Lutz Scheidemann ist ratlos und wütend. Seit Monaten gerät die Stadt Wittstock in Nordbrandenburg, wo Scheidemann FDP-Bürgermeister ist, immer wieder in die Schlagzeilen. Und jetzt das: In der Nacht zum Donnerstag ein Brandanschlag auf das Museum des Todesmarsches, das elf Kilometer nördlich im Belower Wald steht (die RUNDSCHAU berichtete). Die Polizei hatte gestern noch keine Spur zu den Tätern. Unterdessen waren 500 Menschen dem Aufruf des örtlichen Aktionsbündnisses für Toleranz gefolgt und demonstrierten gegen Gewalt und Rechtsextremismus.
Erst eine Nacht vor dem Brandanschlag waren Unmengen von NPD-Plakaten in Wittstock aufgetaucht. Einen Zusammenhang sieht der Bürgermeister nicht: “Die Leute sind hier schon länger sehr aktiv, die Lage hatte sich gerade wieder ein wenig beruhigt.” Damit ist es nun vorbei. Unbekannte warfen zwei Brandsätze in die Holzbaracke des Museums aus den 70er Jahren, einer der beiden Ausstellungsräume brannte aus. Eine Säule schräg gegenüber wurde mit Hakenkreuz, SS-Runen und dem Spruch “Juden haben kurze Beine” beschmiert. “Deutliche Hinweise auf Antisemitismus. Die Täter wussten, was sie tun”, sagt Peter Fischer, der für den Zentralrat der Juden die jüdischen Gemeinden und Gedenkstätten im Osten betreut. Die implizierte Lüge beziehe sich auf den Holocaust. “Das passt in eine ganze Serie von Anschlägen gegen Einrichtungen, die mit dem Todesmarsch und anderen NS-Verbrechen zu tun haben.”

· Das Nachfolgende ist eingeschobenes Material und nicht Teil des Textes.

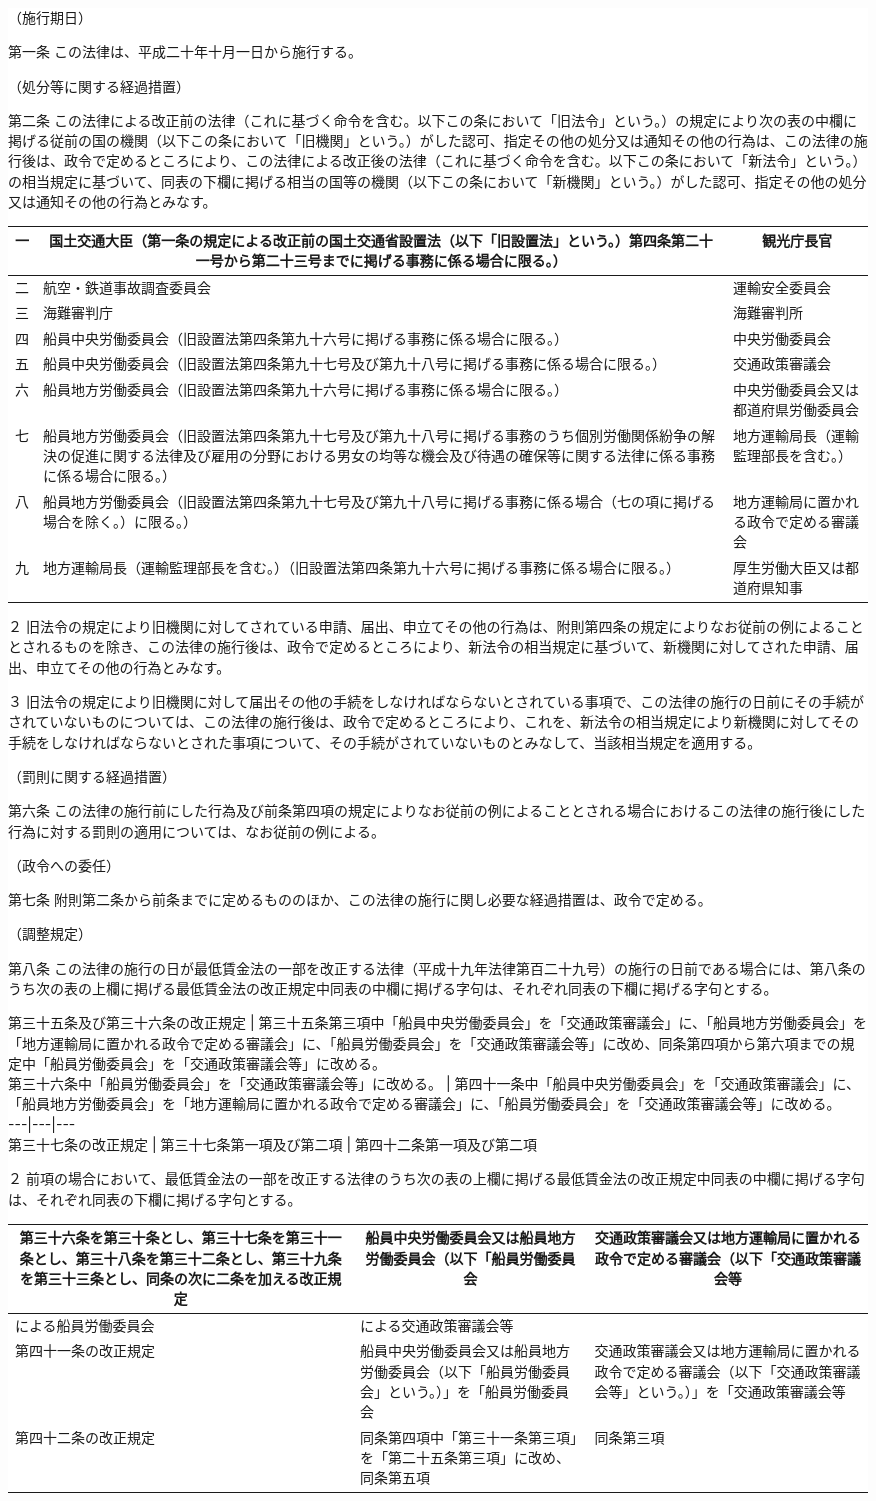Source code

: （施行期日）

第一条 この法律は、平成二十年十月一日から施行する。

（処分等に関する経過措置）

第二条 この法律による改正前の法律（これに基づく命令を含む。以下この条において「旧法令」という。）の規定により次の表の中欄に掲げる従前の国の機関（以下この条において「旧機関」という。）がした認可、指定その他の処分又は通知その他の行為は、この法律の施行後は、政令で定めるところにより、この法律による改正後の法律（これに基づく命令を含む。以下この条において「新法令」という。）の相当規定に基づいて、同表の下欄に掲げる相当の国等の機関（以下この条において「新機関」という。）がした認可、指定その他の処分又は通知その他の行為とみなす。

一 | 国土交通大臣（第一条の規定による改正前の国土交通省設置法（以下「旧設置法」という。）第四条第二十一号から第二十三号までに掲げる事務に係る場合に限る。） | 観光庁長官  
---|---|---  
二 | 航空・鉄道事故調査委員会 | 運輸安全委員会  
三 | 海難審判庁 | 海難審判所  
四 | 船員中央労働委員会（旧設置法第四条第九十六号に掲げる事務に係る場合に限る。） | 中央労働委員会  
五 | 船員中央労働委員会（旧設置法第四条第九十七号及び第九十八号に掲げる事務に係る場合に限る。） | 交通政策審議会  
六 | 船員地方労働委員会（旧設置法第四条第九十六号に掲げる事務に係る場合に限る。） | 中央労働委員会又は都道府県労働委員会  
七 | 船員地方労働委員会（旧設置法第四条第九十七号及び第九十八号に掲げる事務のうち個別労働関係紛争の解決の促進に関する法律及び雇用の分野における男女の均等な機会及び待遇の確保等に関する法律に係る事務に係る場合に限る。） | 地方運輸局長（運輸監理部長を含む。）  
八 | 船員地方労働委員会（旧設置法第四条第九十七号及び第九十八号に掲げる事務に係る場合（七の項に掲げる場合を除く。）に限る。） | 地方運輸局に置かれる政令で定める審議会  
九 | 地方運輸局長（運輸監理部長を含む。）（旧設置法第四条第九十六号に掲げる事務に係る場合に限る。） | 厚生労働大臣又は都道府県知事  
  
２ 旧法令の規定により旧機関に対してされている申請、届出、申立てその他の行為は、附則第四条の規定によりなお従前の例によることとされるものを除き、この法律の施行後は、政令で定めるところにより、新法令の相当規定に基づいて、新機関に対してされた申請、届出、申立てその他の行為とみなす。

３ 旧法令の規定により旧機関に対して届出その他の手続をしなければならないとされている事項で、この法律の施行の日前にその手続がされていないものについては、この法律の施行後は、政令で定めるところにより、これを、新法令の相当規定により新機関に対してその手続をしなければならないとされた事項について、その手続がされていないものとみなして、当該相当規定を適用する。

（罰則に関する経過措置）

第六条 この法律の施行前にした行為及び前条第四項の規定によりなお従前の例によることとされる場合におけるこの法律の施行後にした行為に対する罰則の適用については、なお従前の例による。

（政令への委任）

第七条 附則第二条から前条までに定めるもののほか、この法律の施行に関し必要な経過措置は、政令で定める。

（調整規定）

第八条 この法律の施行の日が最低賃金法の一部を改正する法律（平成十九年法律第百二十九号）の施行の日前である場合には、第八条のうち次の表の上欄に掲げる最低賃金法の改正規定中同表の中欄に掲げる字句は、それぞれ同表の下欄に掲げる字句とする。

第三十五条及び第三十六条の改正規定 |  第三十五条第三項中「船員中央労働委員会」を「交通政策審議会」に、「船員地方労働委員会」を「地方運輸局に置かれる政令で定める審議会」に、「船員労働委員会」を「交通政策審議会等」に改め、同条第四項から第六項までの規定中「船員労働委員会」を「交通政策審議会等」に改める。  
第三十六条中「船員労働委員会」を「交通政策審議会等」に改める。 | 第四十一条中「船員中央労働委員会」を「交通政策審議会」に、「船員地方労働委員会」を「地方運輸局に置かれる政令で定める審議会」に、「船員労働委員会」を「交通政策審議会等」に改める。  
---|---|---  
第三十七条の改正規定 | 第三十七条第一項及び第二項 | 第四十二条第一項及び第二項  
  
２ 前項の場合において、最低賃金法の一部を改正する法律のうち次の表の上欄に掲げる最低賃金法の改正規定中同表の中欄に掲げる字句は、それぞれ同表の下欄に掲げる字句とする。

第三十六条を第三十条とし、第三十七条を第三十一条とし、第三十八条を第三十二条とし、第三十九条を第三十三条とし、同条の次に二条を加える改正規定 | 船員中央労働委員会又は船員地方労働委員会（以下「船員労働委員会 | 交通政策審議会又は地方運輸局に置かれる政令で定める審議会（以下「交通政策審議会等  
---|---|---  
による船員労働委員会 | による交通政策審議会等  
第四十一条の改正規定 | 船員中央労働委員会又は船員地方労働委員会（以下「船員労働委員会」という。）」を「船員労働委員会 | 交通政策審議会又は地方運輸局に置かれる政令で定める審議会（以下「交通政策審議会等」という。）」を「交通政策審議会等  
第四十二条の改正規定 | 同条第四項中「第三十一条第三項」を「第二十五条第三項」に改め、同条第五項 | 同条第三項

Rautenberg: In Randlagen wachrütteln
Frisch im Gedächtnis ist Fischer noch der Anschlag im Januar am Denkmal in Raben-Steinfeld bei Schwerin, wo 1945 Tausende Häftlinge des Todesmarsches befreit wurden. Dort wurde ein Schweinekopf gefunden seit dem Mittelalter sei dies ein Synonym für den rassistischen Begriff “Judensau”, erläutert Fischer. In diese Reihe ließen sich auch die Anschläge auf die Außenstelle des KZ Wöbbelin südlich von Schwerin und auf den jüdischen Friedhof in Boizenburg stellen. Den Verdacht auf gezielte antisemitische Angriffe gegen Gedenkstätten hegt auch Brandenburgs Generalstaatsanwalt Erardo Rautenberg. Nach seiner Auffassung hat sich seit dem Brandanschlag 1992 auf die jüdischen Baracken in der Gedenkstätte Sachsenhausen vieles in der öffentlichen Meinung zum Guten gewendet, vor allem in den Zentren. “In Randlagen und kleineren Orten müssen wir die Leute aber noch wachrütteln.” Genau das will Scheidemann seit Monaten. Ende 2001 begannen die Gewalttätigkeiten, die Wittstock seit fast zwei Jahren nicht zur Ruhe kommen lassen. Damals musste die Polizei 56 Leute bei einer Feier mit verbotener rechter Musik in einem Jugendclub festnehmen. Seitdem gibt es starke Aktivitäten der NPD, aber auch eine Aktionsgruppe “Für Toleranz”. “Wir haben versucht, die NPD-Demonstrationen zu verbieten. Doch das geht nicht”, sagt Scheidemann und ist sauer auf Bundesinnenminister Otto Schily (SPD). Der spreche seit Jahren von einem Verbot der Partei, setze es aber nicht durch. “Wir stehen ganz schön dumm da.” Dabei lassen sich die Wittstocker durchaus etwas einfallen: Einmal spielte sogar der Kirchen-Posaunenchor, als die Rechten auf dem Markt reden wollten.
Aufklärung über Ländergrenzen
Trotzdem brachten Übergriffe auf junge Spätaussiedler, bei denen ein 24-Jähriger starb, die Stadt wieder in die Schlagzeilen. Experten rechnen allerdings nicht mit einer schnellen Aufklärung. Immerhin dauern die Ermittlungen in Mecklenburg-Vorpommern bereits Monate. Ihr Erfolg wird jetzt eng mit der Aufklärung des Falls im Belower Wald und der Zusammenarbeit mit den Brandenburger Ermittlern verknüpft zu sein.